This monographic exhibition explores the legacy of Allan Sekula (American, 1951–2013) by charting the artist’s research into the world’s largest and increasingly fragile hydrosphere: our oceans. The exhibition title is a reference to the figure of Okeanos—the son of Gaia, the mythical goddess of the earth—who ruled over the oceans and water. His aquatic perspective—from and of the oceans—represents a shift of focus that counters the terrestrial ecologies of most contemporary discourses on the environment.
Drawing from the Thyssen-Bornemisza Art Contemporary (TBA21) collection, the exhibition features a selection of seminal works from Sekula’s multi-faceted oeuvre. Three chapters from Sekula’s magnum opus Fish Story evocatively document maritime spaces and the effects of globalization. By describing shifting labor locations and relations, complexities of containerization, shipping logistics and rationalization, Fish Story weaves observations of global socio-political and economic configurations and explores histories of the seas.
Other important works featured in the exhibition include two films: Tsukiji, 2001, and Lottery of the Sea, 2006, as well as photographic works from Sekula’s series “Black Tide / Marea negra,” 2002–03; “Large and small disasters (Islas Cíes and Bueu, 12-20-02),” 2002–03, and “Self-portrait (Lendo, 12-22-02),” 2002–03.

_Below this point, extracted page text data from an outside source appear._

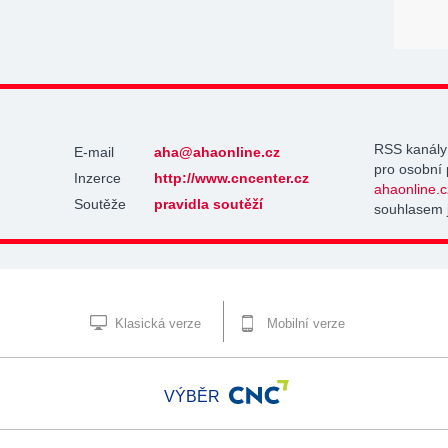
RSS kanály
E-mail
aha@ahaonline.cz
pro osobní 
Inzerce
http://www.cncenter.cz
ahaonline.c
Soutěže
pravidla soutěží
souhlasem 
Klasická verze
Mobilní verze
VÝBĚR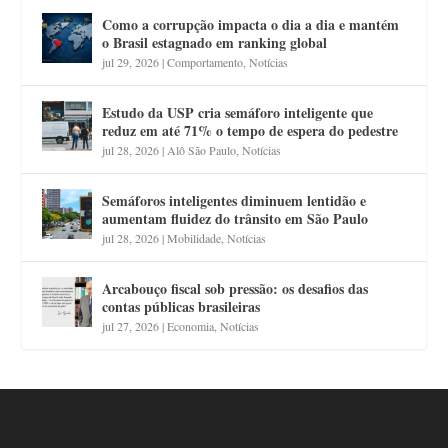
Como a corrupção impacta o dia a dia e mantém
o Brasil estagnado em ranking global
jul 29, 2026
|
Comportamento
,
Notícias
Estudo da USP cria semáforo inteligente que
reduz em até 71% o tempo de espera do pedestre
jul 28, 2026
|
Alô São Paulo
,
Notícias
Semáforos inteligentes diminuem lentidão e
aumentam fluidez do trânsito em São Paulo
jul 28, 2026
|
Mobilidade
,
Notícias
Arcabouço fiscal sob pressão: os desafios das
contas públicas brasileiras
jul 27, 2026
|
Economia
,
Notícias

Francesca von Habsburg, founder of TBA21, notes, “Allan Sekula’s photography, films and writing open a window to the reality of life at sea. Sekula not only highlighted the ugliness of exploitation, he also revealed the beauty of the ordinary, of the everyday. His thoughtful work is a testament to resistance and to hope, and it plays a vital role in understanding the challenges facing our embattled oceans.”